More than cherries: Sure, Michigan is known for its cherries -- Traverse City even hosts the National Cherry Festival (July 5-12 this year), but there's more growing in the state than these delicious stone fruits.
Join Justin Rashid, co-founder of American Spoon Foods Inc. in Petoskey, Mich., as he shares his entrepreneurial insight and then cherry picks his way through his state's sweet and tangy history. The program, which takes place from 10 a.m. to noon Saturday in the dining room at Robert Morris College's Institute of Culinary Arts, 401 S. State St., Chicago, will cover the state's fruitful history, its distinguished fruit varieties and recent culinary history.

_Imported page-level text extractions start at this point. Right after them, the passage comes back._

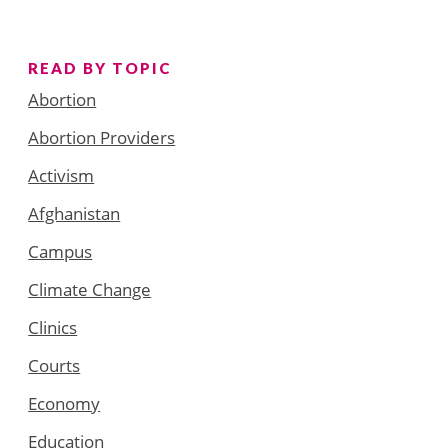
READ BY TOPIC
Abortion
Abortion Providers
Activism
Afghanistan
Campus
Climate Change
Clinics
Courts
Economy
Education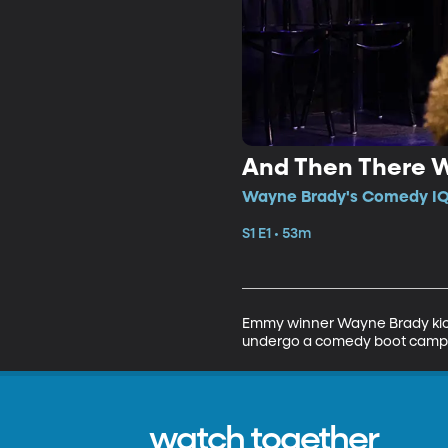
And Then There 
Wayne Brady's Comedy IQ •
S1 E1 • 53m
Emmy winner Wayne Brady kicks 
undergo a comedy boot camp ba
watch together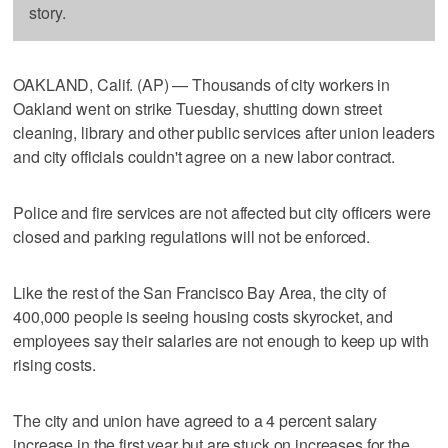
story.
OAKLAND, Calif. (AP) — Thousands of city workers in
Oakland went on strike Tuesday, shutting down street
cleaning, library and other public services after union leaders
and city officials couldn't agree on a new labor contract.
Police and fire services are not affected but city officers were
closed and parking regulations will not be enforced.
Like the rest of the San Francisco Bay Area, the city of
400,000 people is seeing housing costs skyrocket, and
employees say their salaries are not enough to keep up with
rising costs.
The city and union have agreed to a 4 percent salary
increase in the first year but are stuck on increases for the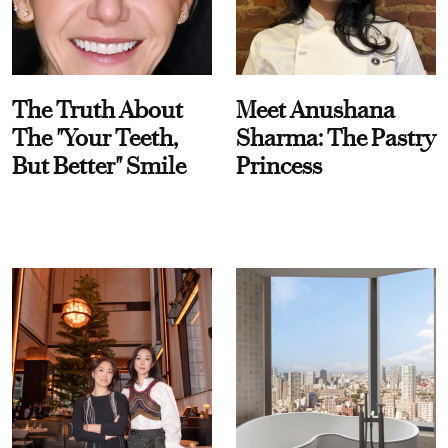
The Truth About
Meet Anushana
The "Your Teeth,
Sharma: The Pastry
But Better" Smile
Princess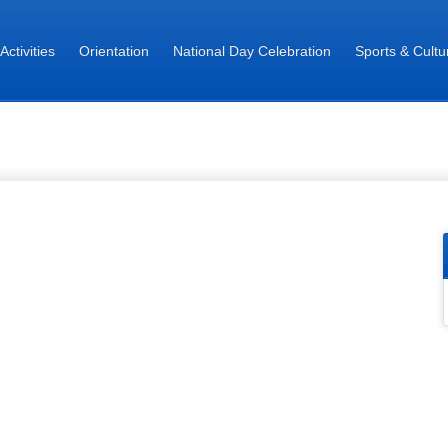
 Activities
Orientation
National Day Celebration
Sports & Cultur
 - Director Students Welfare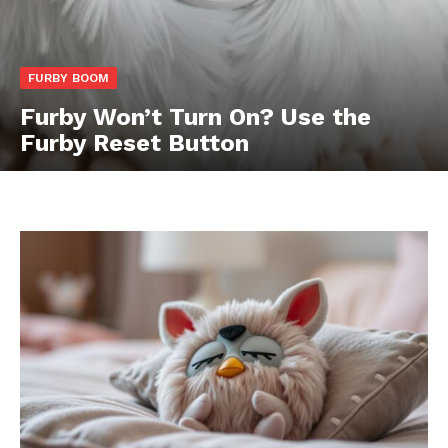
FURBY BOOM
Furby Won’t Turn On? Use the
Furby Reset Button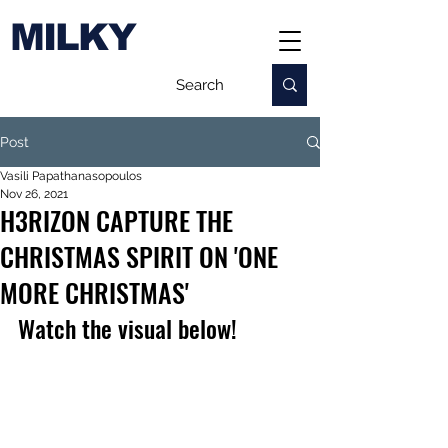
MILKY
Post
Vasili Papathanasopoulos
Nov 26, 2021
H3RIZON CAPTURE THE
CHRISTMAS SPIRIT ON 'ONE
MORE CHRISTMAS'
Watch the visual below!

Of course, samples of American Spoon's products will be available.
Cost of the lecture program is $5, $3 for students and free to members of the Culinary Historians of Chicago. To reserve, call Barbara Olson at (708) 788-0338 or e-mail your
reservation to firstname.lastname@example.org.
Lunch, sponsored by ChicaGourmets, immediately follows at Copperblue at Lake Point Tower, 580 E. Illinois St., Chicago. The four-course meal costs $79. Reserve at www.chicagourmets.org.
Cool tool: Kudos to Woodridge-based Trudeau Corp for its Flipper 4-in-1 Measuring Spoon. The gadget took top honors in the kitchen hand tools division at the Housewares Design Awards held earlier this month in New York City.
Made from flexible thermal plastic rubber, Trudeau's measuring spoon "flips over" into four various standard measurements, allowing for efficient and space-saving meal preparation. And it comes in cool colors.
The Housewares Design Awards, the Oscars of the housewares industry, are presented by HomeWorld Business, a housewares trade publication.
I couldn't find this cool tool in any stores around here, but I did see it on www.amazon.com for $4.95.